The main release for the Rand in the week ahead is retail sales, out on Wednesday at 11.00 GMT, which is forecast to show a 2.2% rise year-on-year in September from 2.5% previously. The Bloomberg consensus estimate, however, is lower at 1.9%.

"Growth in retail sales will likely be limited by increases in domestic fuel prices, the weaker rand, elevated oil prices in September, increased taxes, and labour market uncertainty. Nonetheless, we keep an eye on the data for clues around Q3:18 GDP; we do not expect a contraction," says Zaakirah Ismail, FIC strategist at Standard Bank.

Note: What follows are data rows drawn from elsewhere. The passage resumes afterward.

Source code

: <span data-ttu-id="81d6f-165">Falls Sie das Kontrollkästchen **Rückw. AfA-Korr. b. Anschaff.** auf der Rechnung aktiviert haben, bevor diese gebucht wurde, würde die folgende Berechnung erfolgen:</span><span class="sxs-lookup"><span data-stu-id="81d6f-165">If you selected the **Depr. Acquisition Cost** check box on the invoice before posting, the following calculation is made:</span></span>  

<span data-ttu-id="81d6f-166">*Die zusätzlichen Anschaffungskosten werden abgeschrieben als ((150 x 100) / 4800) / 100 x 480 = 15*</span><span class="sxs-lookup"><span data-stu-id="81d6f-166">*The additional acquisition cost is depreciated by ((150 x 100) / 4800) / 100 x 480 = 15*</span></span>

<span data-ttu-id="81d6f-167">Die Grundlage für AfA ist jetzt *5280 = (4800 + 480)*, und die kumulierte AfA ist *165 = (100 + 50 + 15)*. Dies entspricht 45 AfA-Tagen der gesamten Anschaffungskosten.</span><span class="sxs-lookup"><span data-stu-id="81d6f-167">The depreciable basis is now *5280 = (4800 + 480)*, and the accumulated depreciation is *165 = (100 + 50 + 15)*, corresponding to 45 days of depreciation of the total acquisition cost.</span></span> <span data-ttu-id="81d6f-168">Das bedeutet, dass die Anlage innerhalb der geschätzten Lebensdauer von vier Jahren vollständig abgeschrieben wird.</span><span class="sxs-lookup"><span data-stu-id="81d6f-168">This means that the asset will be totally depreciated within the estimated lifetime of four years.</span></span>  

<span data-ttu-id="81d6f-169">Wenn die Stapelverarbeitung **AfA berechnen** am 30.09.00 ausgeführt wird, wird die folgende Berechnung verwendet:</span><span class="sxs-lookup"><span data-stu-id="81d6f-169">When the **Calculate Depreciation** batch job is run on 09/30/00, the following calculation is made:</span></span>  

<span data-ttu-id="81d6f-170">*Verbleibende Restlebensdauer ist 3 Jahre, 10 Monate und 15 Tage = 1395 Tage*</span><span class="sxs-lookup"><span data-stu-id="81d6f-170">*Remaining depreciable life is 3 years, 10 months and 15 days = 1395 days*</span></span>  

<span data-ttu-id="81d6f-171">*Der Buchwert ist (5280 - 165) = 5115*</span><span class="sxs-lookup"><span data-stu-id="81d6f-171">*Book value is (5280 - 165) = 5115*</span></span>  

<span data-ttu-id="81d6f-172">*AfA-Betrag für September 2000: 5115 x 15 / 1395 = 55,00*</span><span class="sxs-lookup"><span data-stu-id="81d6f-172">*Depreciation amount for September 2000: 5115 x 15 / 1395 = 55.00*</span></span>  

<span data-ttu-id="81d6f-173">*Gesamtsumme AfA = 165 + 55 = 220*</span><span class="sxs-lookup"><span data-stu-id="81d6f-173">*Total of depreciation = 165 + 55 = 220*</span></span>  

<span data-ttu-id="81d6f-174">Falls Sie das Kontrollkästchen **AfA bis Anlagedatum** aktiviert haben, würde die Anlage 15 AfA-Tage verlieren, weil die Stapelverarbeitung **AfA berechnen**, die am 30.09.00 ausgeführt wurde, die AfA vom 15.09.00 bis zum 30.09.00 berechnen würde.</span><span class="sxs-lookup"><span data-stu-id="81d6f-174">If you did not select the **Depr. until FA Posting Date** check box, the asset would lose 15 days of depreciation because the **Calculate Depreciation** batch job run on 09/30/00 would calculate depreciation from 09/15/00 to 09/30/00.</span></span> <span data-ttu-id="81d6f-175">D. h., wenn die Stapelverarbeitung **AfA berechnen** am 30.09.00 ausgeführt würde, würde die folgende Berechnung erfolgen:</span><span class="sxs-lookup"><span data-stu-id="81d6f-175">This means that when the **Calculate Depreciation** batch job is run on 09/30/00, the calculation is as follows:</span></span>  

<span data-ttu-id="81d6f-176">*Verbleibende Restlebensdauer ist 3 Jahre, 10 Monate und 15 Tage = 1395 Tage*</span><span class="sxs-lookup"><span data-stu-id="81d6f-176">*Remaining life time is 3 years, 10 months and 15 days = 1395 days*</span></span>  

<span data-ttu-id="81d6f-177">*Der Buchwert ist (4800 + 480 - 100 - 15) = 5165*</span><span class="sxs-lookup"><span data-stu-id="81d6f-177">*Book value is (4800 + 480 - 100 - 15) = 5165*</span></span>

The Rand is likely to be impacted by macro factors considering its sensitivity to the US Dollar to which it is inversely correlated. One such factor is the fact the US Dollar appears to be gaining support due to heightened Brexit and Italy risks, and these may worsen in the week ahead before they get better; if they get better.

The Rand could also weaken if the US Dollar gains from an increasingly hawkish Federal Reserve outlook for interest rates, and with two speeches from Jerome Powell in the week ahead, this remains a risk factor.

The US economy appears to be growing strongly - some say overheating - and this is more likely to lead to the adoption of a more aggressive policy stance from the Fed, than a less aggressive stance.

Finally, the Dollar could also rise if trade tensions ratchet up between the US and China. The US is still planning to increase tariffs on the 200bn of goods it already charges from China, with an increase from the current 10% to 25% envisaged in the new year.